The children CASA serves have been removed from their homes, at least temporarily, for reasons of safety. It is tragically the case that many children have been removed from one unsafe situation and placed in another situation that is unsafe or inappropriate. While it is the primary responsibility of the Department of Children and Family Services to ensure that the child is now living in a safe place, this task is of such importance that one of the first responsibilities of a CASA volunteer is to confirm that the child is safe.

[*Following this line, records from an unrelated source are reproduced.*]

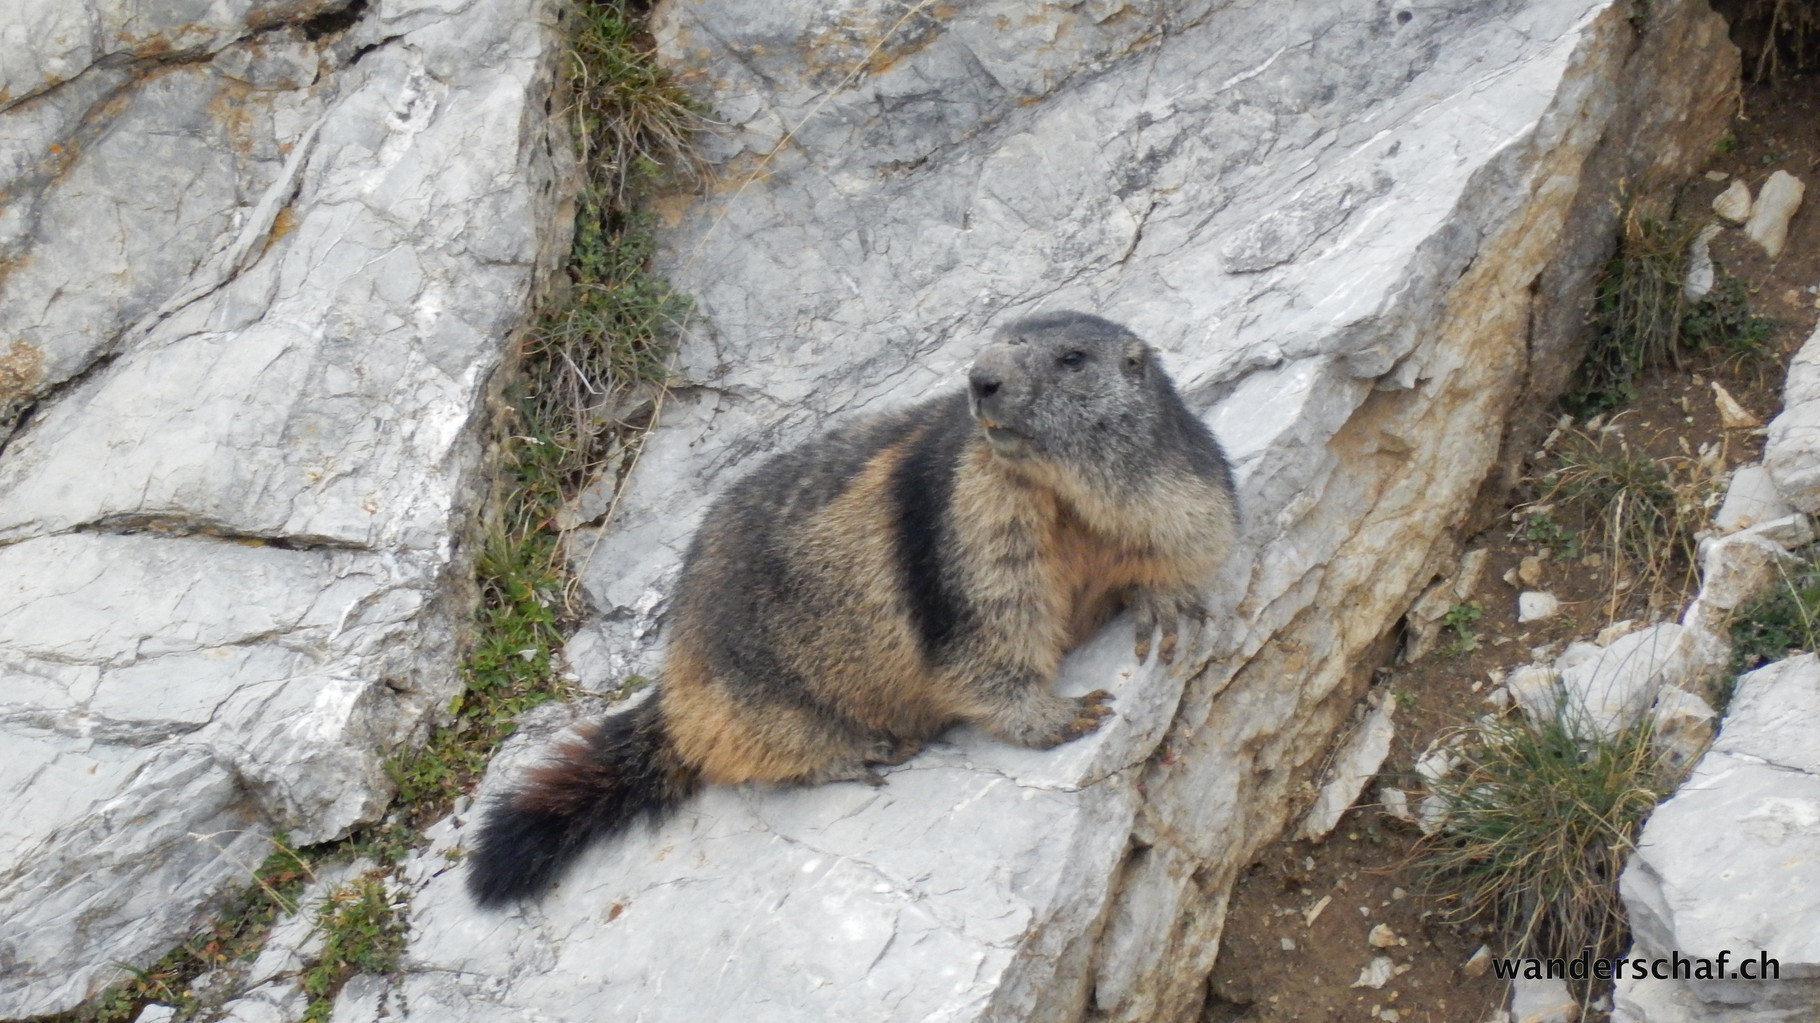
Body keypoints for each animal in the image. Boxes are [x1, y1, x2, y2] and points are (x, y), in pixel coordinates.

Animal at [465, 311, 1238, 906]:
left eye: (1072, 357)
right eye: (993, 341)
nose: (979, 378)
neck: (1060, 492)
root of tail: (674, 679)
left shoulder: (1167, 478)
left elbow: (1190, 529)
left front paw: (1166, 602)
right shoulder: (971, 518)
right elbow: (987, 631)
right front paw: (1063, 713)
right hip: (749, 694)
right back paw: (850, 750)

Upon being appointed to a child by a Dependency Court judge, CASA volunteer advocates investigate any educational, physical and mental health challenges in the child’s environment by:
- Identifying whether there are urgent concerns in the home, and helping the child achieve safety through outside services;
- Meeting with the adults in the child’s life, including parents, teachers, lawyers and social workers to make sure that the child is not only living and participating in safe environments, but that the child is receiving appropriate medical and mental health care; and
- Ensuring that the child has the basics—clothes, school supplies and most importantly, the attention and care they need to thrive.
The Administration for Children and Families has found that, “Abuse and/or neglect can derail a child’s normal development, disrupt critical attachments, and impair social and emotional functioning.” However, the presence or absence of protective factors, such as an ongoing relationship with a committed adult working on behalf of the child, can greatly affect a child’s development, and can determine how long and how significant the impacts of that trauma might be. This enables children not only to better recover from previous traumas, but also to experience greater resiliency in their present circumstances.
For CASA Maureen Wharton, advocating on behalf of Shauna meant understanding that in order to avoid being sexually exploited, she needed to be moved far away from Los Angeles for her own safety, and Maureen and an attorney found an appropriate residential facility out of state for her.